Balwani's sentence is nearly two years longer than that of founder and one-time romantic partner Elizabeth Holmes. She was sentenced to 11 years and three months in prison, followed by three years of supervised release, last month.
Balwani was convicted in July for his role in defrauding investors, raising millions of dollars for the company in the process. He will be supervised for three years after being released from prison. He awaits a hearing to determine the amount of restitution he will owe for his crimes.
Theranos deceived investors with the promise of a new device which could perform numerous blood tests with just the prick of a finger.

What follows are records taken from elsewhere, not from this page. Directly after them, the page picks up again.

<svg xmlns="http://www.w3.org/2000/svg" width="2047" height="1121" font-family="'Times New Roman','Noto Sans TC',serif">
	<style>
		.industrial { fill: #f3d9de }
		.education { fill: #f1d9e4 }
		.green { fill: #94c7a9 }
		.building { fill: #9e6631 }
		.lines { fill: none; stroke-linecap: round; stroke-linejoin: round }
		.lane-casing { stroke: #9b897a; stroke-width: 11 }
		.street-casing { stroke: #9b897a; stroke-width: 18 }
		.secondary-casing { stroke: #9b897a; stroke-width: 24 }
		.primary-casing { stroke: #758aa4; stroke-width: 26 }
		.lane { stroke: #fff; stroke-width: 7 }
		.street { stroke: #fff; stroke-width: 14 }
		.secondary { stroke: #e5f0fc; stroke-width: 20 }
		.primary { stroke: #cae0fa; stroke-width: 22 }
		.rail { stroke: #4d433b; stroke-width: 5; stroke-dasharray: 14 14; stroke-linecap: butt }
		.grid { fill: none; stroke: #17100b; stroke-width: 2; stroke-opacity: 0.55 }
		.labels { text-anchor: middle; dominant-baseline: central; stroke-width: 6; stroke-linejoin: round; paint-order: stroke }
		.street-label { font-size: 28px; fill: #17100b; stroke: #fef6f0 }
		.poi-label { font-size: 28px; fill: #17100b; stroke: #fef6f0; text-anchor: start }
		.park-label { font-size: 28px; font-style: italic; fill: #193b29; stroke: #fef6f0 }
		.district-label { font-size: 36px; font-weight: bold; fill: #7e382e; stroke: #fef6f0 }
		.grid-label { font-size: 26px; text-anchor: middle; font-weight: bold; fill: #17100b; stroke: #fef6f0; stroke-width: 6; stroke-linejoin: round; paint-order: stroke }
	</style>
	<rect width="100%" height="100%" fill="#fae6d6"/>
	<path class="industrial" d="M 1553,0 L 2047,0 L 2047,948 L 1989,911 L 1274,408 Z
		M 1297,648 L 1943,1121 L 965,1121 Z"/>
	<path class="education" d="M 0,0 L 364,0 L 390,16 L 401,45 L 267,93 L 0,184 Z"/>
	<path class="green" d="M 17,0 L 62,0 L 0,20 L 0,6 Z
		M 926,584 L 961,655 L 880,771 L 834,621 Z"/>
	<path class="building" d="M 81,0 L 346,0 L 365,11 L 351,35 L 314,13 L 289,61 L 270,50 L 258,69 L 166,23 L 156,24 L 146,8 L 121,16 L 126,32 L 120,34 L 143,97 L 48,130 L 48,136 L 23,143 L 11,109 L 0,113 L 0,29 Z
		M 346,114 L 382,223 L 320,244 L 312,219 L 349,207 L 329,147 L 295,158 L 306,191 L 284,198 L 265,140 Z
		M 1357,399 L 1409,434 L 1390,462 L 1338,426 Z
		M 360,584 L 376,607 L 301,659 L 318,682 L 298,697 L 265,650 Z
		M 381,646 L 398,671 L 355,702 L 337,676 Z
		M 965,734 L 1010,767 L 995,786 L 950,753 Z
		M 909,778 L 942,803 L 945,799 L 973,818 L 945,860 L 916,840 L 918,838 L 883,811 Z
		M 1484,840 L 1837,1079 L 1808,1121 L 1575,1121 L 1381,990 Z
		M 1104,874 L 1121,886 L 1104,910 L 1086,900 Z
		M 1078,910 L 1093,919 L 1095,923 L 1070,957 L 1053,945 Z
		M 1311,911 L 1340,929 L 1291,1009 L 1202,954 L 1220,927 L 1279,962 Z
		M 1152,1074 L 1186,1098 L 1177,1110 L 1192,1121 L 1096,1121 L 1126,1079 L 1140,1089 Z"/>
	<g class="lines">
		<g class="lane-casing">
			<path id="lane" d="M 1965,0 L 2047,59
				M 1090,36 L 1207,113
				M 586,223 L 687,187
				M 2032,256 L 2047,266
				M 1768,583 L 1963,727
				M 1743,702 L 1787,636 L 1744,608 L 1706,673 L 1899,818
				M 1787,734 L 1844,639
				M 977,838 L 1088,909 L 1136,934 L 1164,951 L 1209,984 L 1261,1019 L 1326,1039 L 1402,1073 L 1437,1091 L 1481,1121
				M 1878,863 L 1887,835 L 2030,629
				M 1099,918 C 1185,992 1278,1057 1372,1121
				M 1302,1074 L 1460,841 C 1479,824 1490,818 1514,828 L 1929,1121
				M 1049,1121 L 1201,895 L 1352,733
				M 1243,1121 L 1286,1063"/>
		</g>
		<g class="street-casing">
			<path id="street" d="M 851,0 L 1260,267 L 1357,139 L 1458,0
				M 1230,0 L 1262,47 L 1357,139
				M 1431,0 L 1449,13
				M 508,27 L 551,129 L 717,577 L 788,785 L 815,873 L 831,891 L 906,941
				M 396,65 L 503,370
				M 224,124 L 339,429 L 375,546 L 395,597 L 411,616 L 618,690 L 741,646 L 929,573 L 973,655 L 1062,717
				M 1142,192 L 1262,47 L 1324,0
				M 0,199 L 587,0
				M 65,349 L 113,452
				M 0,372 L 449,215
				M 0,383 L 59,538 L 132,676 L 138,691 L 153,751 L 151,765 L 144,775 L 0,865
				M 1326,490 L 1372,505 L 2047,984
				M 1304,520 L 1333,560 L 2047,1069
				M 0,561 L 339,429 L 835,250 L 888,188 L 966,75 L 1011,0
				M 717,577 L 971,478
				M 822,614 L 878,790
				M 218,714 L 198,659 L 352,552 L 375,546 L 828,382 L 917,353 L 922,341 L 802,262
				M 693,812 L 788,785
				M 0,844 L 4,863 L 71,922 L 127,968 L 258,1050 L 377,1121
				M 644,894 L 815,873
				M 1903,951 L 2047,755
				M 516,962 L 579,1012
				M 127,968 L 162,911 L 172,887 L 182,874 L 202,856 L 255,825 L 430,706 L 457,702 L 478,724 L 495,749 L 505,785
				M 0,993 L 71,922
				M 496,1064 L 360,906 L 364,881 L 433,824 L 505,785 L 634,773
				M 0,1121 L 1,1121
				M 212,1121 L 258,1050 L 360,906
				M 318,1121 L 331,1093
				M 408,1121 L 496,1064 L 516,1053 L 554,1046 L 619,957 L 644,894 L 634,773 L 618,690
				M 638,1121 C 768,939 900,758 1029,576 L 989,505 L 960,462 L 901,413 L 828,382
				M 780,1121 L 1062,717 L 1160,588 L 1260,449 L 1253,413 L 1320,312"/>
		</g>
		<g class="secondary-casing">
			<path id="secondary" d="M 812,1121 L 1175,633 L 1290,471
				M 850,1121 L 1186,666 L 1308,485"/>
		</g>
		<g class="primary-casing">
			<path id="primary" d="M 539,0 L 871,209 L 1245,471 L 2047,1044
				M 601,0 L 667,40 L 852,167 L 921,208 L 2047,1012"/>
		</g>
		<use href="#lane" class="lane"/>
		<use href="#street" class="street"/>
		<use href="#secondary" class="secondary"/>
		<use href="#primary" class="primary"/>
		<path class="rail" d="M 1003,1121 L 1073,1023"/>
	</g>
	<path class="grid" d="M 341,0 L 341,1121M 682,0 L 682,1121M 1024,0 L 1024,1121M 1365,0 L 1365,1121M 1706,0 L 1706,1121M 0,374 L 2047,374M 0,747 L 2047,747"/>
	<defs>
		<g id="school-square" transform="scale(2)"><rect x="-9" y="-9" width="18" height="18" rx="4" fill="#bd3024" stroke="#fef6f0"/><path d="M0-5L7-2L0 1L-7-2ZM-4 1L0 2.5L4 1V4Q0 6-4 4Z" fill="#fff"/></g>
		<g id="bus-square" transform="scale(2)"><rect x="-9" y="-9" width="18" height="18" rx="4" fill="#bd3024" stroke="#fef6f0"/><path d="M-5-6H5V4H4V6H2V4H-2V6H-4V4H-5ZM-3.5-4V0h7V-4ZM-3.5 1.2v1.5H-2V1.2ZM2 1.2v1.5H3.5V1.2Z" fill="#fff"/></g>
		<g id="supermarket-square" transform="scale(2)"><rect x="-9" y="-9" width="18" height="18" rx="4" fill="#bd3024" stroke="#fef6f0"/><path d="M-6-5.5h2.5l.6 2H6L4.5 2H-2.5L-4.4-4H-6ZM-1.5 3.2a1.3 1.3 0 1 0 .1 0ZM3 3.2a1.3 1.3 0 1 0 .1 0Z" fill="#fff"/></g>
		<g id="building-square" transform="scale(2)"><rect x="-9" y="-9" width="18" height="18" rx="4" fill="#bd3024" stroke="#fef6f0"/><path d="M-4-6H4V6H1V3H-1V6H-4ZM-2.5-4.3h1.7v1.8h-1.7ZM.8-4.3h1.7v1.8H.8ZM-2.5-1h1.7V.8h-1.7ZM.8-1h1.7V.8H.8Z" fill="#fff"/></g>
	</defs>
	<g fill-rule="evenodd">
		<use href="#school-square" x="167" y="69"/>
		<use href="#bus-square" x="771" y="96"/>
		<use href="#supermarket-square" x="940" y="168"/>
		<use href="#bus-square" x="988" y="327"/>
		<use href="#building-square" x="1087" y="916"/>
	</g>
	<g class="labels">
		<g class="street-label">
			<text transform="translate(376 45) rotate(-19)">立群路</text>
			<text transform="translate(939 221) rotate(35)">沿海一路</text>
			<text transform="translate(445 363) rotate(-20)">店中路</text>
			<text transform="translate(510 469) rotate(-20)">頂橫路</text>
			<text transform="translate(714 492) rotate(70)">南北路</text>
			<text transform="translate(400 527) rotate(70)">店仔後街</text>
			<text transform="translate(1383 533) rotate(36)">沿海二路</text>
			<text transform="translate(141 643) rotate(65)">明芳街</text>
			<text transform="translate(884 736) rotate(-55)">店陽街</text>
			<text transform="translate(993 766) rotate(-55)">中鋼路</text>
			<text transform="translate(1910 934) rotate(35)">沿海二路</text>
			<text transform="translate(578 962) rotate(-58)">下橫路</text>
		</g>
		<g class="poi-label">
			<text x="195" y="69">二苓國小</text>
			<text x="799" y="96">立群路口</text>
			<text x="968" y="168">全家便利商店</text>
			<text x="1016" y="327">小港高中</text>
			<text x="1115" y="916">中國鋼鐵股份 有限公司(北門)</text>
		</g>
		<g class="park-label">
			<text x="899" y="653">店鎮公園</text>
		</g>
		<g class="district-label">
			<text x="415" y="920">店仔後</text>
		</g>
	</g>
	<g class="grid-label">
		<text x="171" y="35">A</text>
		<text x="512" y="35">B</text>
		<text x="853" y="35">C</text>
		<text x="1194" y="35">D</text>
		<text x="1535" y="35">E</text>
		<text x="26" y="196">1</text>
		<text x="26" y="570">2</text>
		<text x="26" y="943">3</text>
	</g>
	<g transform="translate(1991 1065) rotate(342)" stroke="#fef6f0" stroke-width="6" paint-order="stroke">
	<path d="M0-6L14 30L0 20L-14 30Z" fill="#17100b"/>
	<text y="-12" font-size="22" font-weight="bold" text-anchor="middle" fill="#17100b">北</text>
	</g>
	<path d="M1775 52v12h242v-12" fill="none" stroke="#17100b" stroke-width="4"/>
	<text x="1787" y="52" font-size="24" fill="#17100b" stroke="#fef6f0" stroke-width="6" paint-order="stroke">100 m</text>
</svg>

A news release from the U.S. Attorney's Office, Northern District of California said Balwani shared false and misleading descriptions of the "revolutionary" new medical device by approving a 2013 Wall Street Journal article that touted its capabilities and efficacy. Balwani, along with Holmes, claimed the blood analyzer could replace tests that would normally be performed by a lab and deliver results with more accuracy.
In truth, the blood analyzer was more limited than Balwani and Holmes claimed. Tests of the product showed it to be slower than other methods and performed fewer tests than claimed. The duo used "conventional machines" to record test results that they said came from the blood analyzer, then used those results as if they came from their device.
Theranos then provided the device to the public. While the claims made by Balwani and Holmes were false, the results of relying on their device were real for those who used it.
One example described in the news release is of a pregnant woman who had a history of multiple miscarriages. Her device gave her incorrect results that suggested she was having another miscarriage. She was not. Ultimately she delivered a healthy baby, but the report says multiple pregnant women had similar experiences.
"Balwani not only deliberately concealed defects in Theranos' blood-testing technology to mislead investors, he knowingly put patients' health at risk," said FBI Special Agent in Charge Robert Tripp. "Today's sentence reflects years of dedication by the FBI and our partners to investigate fraud within Theranos and bring the company's leadership to justice."
Theranos raised about $730 million by 2015 on the back of these false claims about their product. Balwani owned a 6% share of the company.
On Nov. 28, Holmes testified that Balwani sexually and emotionally abused her throughout their relationship.
"He would get very angry with me, and then he would sometimes come upstairs to our bedroom and he would force me to have sex with him when I didn't want to because he would say that he wanted me to know that he still loved me," she said.